The single known hardware failure in our study, screw breakage, was identified to be at one year postoperatively, but bony healing was achieved without other complications. Others studies regarding SSPI reported that 3% to 5% of cases have hardware failure, some of which result in improper healing of spinal structures and aggravated kyphotic deformity. Other complications, except superficial infection, did not occur. It is important to note that this surgery produced adequate stability for injured spine structures and fewer complications than SSPI or conventional instrumentation.
In general, in the case of neurologic deficit after burst fracture of the thoracolumbar area, anterior decompression and fixation is mainly performed. However, this procedure is very technically demanding with massive blood loss and high morbidity. The authors performed just the posterior instrumentation with reduction using ligamentotaxis, and the result of a 2 year follow-up showed an average reduction of 34% regarding CSR and improvement of neurologic deficit in 19 cases. Thus, the authors suggested that just PLSPF with ligamentotaxis is also a useful method for UTLF with partial neurologic deficit. Furthermore, we are going to bring out the comparative study of anterior decompression and fusion versus posterior long-segmental fixation in UTLF with partial neurologic deficit for some indications.

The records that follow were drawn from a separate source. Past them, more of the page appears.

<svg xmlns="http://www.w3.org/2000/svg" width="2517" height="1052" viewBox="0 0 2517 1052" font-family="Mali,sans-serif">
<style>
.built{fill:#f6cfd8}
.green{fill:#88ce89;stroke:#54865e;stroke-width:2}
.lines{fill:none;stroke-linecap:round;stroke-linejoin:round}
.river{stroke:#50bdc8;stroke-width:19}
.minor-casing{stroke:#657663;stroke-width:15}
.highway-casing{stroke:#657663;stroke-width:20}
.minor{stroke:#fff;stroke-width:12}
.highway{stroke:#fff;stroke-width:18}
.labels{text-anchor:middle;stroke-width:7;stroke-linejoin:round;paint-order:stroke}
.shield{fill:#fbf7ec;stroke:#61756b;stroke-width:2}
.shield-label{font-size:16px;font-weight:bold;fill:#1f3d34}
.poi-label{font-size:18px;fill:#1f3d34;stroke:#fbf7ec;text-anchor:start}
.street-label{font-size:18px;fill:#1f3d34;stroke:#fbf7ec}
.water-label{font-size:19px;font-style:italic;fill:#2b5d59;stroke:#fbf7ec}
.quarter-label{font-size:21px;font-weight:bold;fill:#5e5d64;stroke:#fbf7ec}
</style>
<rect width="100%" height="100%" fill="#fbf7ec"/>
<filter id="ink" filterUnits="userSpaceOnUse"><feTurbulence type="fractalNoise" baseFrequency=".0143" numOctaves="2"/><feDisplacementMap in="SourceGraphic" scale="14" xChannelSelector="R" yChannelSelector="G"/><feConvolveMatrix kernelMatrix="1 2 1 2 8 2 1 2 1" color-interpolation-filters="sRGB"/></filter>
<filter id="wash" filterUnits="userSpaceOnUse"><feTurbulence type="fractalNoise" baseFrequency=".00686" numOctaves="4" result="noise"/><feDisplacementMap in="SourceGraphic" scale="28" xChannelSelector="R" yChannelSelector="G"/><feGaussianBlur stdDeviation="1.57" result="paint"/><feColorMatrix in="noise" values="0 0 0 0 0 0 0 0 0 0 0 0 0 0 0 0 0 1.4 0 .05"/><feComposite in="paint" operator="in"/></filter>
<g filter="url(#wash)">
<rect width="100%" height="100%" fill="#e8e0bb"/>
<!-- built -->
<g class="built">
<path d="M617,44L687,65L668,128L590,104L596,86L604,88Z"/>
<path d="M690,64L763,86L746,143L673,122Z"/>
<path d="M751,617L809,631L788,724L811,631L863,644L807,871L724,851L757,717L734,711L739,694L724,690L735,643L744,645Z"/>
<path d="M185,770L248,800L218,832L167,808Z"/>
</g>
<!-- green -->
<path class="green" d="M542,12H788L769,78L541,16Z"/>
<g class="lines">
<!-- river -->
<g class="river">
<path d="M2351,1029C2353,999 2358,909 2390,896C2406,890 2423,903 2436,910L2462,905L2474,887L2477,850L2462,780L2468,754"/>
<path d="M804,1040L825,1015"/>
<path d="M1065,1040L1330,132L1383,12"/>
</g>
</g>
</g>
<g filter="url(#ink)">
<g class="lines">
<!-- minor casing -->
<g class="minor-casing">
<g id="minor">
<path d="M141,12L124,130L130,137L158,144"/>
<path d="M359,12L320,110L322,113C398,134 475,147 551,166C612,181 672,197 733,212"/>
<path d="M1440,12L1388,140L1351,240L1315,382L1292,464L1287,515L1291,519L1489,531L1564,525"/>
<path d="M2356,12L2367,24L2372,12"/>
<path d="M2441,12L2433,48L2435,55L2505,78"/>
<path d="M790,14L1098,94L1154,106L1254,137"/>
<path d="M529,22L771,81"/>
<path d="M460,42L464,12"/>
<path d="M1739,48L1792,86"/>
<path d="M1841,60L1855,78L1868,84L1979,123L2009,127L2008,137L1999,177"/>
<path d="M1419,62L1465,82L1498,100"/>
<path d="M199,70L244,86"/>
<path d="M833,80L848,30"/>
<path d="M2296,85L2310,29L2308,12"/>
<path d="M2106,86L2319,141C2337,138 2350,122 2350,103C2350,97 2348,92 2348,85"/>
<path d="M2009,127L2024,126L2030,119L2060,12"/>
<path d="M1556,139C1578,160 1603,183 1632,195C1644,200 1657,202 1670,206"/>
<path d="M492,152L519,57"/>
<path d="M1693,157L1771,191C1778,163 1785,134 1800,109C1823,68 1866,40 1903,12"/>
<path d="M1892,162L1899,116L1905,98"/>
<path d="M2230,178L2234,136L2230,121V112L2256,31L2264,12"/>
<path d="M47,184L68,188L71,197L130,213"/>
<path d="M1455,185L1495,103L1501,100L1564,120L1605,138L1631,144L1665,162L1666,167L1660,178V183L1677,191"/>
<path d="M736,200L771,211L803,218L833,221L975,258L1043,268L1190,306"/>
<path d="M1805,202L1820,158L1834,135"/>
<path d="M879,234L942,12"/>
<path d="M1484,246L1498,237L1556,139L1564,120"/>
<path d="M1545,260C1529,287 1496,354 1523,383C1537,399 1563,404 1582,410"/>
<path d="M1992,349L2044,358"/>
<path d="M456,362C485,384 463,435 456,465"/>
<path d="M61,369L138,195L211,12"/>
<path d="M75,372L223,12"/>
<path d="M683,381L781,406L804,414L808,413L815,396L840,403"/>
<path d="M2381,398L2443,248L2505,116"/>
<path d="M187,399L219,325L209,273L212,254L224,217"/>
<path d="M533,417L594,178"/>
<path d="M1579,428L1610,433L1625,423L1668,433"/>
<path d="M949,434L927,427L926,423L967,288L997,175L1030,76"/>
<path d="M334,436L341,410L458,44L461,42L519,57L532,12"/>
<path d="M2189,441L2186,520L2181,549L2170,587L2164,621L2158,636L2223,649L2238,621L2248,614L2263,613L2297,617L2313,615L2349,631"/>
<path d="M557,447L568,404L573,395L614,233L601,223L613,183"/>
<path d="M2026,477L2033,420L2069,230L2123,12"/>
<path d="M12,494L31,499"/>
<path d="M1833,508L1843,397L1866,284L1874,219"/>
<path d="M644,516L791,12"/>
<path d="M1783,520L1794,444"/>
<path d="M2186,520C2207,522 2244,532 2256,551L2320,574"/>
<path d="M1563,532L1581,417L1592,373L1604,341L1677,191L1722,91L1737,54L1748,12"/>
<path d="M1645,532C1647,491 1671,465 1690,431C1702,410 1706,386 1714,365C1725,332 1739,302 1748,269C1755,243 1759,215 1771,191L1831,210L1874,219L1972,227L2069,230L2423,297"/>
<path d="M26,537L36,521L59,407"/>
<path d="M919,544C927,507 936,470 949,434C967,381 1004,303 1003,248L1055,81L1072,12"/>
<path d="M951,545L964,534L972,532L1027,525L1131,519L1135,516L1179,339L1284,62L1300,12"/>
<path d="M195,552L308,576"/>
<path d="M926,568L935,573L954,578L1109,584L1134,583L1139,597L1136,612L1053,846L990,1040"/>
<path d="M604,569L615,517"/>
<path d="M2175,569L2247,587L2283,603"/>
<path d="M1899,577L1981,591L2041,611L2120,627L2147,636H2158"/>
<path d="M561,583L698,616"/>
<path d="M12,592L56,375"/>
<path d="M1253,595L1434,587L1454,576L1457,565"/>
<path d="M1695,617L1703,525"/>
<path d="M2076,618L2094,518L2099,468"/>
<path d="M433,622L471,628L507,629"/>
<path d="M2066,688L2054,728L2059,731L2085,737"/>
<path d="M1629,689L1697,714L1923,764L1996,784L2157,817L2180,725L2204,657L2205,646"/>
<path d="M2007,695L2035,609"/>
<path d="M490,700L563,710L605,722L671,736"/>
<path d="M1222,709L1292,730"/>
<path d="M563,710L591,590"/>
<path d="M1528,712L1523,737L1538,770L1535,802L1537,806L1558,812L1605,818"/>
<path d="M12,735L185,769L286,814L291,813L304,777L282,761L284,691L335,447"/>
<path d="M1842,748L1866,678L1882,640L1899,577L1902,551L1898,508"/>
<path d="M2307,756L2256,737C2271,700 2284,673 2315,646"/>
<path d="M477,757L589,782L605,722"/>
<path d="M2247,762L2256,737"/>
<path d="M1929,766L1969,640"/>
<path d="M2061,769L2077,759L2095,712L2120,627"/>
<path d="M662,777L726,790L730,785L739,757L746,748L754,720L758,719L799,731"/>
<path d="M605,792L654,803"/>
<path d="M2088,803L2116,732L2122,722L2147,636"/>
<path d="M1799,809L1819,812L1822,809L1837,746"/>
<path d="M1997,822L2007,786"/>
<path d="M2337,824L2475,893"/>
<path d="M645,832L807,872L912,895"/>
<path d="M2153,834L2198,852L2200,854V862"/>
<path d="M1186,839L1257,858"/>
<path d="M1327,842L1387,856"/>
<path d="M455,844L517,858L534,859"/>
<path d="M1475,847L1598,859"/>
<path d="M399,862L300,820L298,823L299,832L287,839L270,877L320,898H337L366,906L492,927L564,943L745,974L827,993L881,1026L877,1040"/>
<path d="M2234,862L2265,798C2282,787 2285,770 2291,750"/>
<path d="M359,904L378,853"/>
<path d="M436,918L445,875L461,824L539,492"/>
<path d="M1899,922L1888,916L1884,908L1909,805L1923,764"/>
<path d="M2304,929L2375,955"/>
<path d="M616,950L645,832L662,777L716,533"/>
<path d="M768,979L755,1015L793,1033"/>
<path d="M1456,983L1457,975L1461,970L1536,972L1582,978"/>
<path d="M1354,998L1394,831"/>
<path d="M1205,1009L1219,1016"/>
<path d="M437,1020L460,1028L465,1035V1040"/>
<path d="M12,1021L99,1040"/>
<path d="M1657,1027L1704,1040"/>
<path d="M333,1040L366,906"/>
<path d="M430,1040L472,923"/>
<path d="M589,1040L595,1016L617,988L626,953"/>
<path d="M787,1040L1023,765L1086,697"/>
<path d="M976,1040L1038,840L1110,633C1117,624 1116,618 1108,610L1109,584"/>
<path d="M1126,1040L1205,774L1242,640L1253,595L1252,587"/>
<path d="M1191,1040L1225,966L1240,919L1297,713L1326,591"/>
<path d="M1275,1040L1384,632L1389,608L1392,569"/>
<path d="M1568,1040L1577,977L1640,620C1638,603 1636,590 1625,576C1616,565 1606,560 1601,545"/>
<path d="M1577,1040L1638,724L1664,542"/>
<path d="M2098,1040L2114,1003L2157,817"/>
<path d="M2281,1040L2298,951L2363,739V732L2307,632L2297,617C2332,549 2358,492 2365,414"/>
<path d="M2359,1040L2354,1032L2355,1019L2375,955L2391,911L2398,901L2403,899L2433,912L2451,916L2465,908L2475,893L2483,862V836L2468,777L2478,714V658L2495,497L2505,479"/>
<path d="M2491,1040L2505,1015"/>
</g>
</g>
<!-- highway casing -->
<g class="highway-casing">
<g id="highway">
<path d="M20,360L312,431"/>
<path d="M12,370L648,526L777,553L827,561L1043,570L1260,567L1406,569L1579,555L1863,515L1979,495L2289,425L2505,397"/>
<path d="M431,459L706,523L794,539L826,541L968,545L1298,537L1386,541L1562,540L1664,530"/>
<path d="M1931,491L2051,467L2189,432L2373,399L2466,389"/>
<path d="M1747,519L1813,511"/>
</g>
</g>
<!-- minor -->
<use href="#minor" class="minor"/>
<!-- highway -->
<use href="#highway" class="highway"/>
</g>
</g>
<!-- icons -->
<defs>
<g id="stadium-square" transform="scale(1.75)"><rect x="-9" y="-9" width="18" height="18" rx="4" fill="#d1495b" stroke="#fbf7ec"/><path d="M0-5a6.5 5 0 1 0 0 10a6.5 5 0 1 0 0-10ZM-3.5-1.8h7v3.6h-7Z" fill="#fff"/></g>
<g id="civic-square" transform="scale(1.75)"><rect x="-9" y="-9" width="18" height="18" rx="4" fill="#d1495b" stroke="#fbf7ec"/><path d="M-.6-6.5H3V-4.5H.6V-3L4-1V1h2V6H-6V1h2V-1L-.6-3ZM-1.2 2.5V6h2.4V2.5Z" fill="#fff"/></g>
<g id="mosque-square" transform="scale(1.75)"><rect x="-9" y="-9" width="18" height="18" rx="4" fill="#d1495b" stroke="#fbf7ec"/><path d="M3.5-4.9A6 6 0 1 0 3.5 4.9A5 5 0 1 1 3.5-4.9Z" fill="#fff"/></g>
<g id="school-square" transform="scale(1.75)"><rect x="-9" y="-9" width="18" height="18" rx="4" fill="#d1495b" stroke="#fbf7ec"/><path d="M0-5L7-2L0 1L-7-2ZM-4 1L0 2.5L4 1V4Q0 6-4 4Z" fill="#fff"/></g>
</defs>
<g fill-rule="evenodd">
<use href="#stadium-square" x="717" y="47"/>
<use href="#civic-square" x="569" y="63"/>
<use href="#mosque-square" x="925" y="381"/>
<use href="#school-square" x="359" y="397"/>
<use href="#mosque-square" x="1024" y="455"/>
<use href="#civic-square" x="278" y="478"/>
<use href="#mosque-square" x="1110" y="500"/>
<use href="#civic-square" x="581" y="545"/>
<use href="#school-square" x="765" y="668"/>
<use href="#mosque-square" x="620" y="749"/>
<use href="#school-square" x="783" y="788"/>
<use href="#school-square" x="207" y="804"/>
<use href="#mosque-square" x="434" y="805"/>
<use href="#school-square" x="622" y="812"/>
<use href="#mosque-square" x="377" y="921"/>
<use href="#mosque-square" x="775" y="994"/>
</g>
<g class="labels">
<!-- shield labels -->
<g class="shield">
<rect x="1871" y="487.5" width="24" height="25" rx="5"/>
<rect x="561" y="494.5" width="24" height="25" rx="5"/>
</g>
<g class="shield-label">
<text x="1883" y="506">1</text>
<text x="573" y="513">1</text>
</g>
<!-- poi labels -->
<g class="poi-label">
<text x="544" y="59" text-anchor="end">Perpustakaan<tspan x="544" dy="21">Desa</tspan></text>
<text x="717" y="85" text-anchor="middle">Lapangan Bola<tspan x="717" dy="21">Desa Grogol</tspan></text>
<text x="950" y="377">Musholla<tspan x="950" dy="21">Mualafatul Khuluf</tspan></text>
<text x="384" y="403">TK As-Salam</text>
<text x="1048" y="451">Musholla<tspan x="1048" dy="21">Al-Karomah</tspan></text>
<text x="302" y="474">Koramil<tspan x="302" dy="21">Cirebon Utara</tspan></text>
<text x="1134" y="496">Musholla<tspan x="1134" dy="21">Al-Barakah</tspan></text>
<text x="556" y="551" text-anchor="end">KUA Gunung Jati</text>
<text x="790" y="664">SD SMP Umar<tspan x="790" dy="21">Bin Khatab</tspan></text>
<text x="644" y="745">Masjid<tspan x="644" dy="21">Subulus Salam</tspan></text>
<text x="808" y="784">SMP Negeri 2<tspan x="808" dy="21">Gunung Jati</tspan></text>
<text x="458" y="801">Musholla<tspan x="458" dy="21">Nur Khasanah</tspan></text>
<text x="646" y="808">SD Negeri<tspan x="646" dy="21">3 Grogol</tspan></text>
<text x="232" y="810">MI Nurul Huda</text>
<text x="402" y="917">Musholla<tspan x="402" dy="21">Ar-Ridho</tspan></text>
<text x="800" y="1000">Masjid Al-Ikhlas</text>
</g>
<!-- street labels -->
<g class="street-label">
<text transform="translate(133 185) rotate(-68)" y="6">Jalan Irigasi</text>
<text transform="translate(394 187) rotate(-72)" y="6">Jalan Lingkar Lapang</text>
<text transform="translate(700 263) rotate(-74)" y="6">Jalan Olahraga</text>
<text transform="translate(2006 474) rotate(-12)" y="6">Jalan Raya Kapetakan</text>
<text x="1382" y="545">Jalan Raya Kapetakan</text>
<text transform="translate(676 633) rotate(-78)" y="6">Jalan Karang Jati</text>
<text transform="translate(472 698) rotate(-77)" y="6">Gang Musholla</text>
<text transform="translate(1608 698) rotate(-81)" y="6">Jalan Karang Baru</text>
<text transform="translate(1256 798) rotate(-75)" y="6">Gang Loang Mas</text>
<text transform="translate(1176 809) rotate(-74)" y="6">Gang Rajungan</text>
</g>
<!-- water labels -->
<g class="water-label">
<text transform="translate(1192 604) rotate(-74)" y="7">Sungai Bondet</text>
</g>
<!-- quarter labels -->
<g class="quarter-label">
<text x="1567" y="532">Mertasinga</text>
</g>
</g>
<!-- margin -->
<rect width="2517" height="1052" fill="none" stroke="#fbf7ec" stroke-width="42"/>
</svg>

This study has two primary limitations. First, the number of patients available for follow-up is small. The research team is currently considering both increasing the patient sample size as well as the duration of the follow-up. The second is the lack of dual-energy X-ray absorptiometry scan information. Thus, it is unclear if osteoporosis had a significant effect on bony union and clinical or radiological results. The third limitation would be potential differences in patient positioning when the radiographs were taken. We acknowledge this, but state that the best attempts were made to position the patient in a consistent manner, both in the acute setting and follow-up visits. In addition, the measurements were made by the same spine fellowship-trained reviewer to reduce variability in the data.
Conclusions
To date, the results of patients surgically treated by PLSPF for UTLF with partial neurologic deficit have not been reported. The authors believe that this technique may be useful for treatment of UTLF with partial neurologic deficit, canal encroachment less than 50% of the spinal canal. Additionally, this technique has advantages such as decreased postoperative morbidity and fewer complications compared with conventional long-segmental posterior fixation or anterior instrumentation.
Notes
No potential conflict of interest relevant to this article was reported.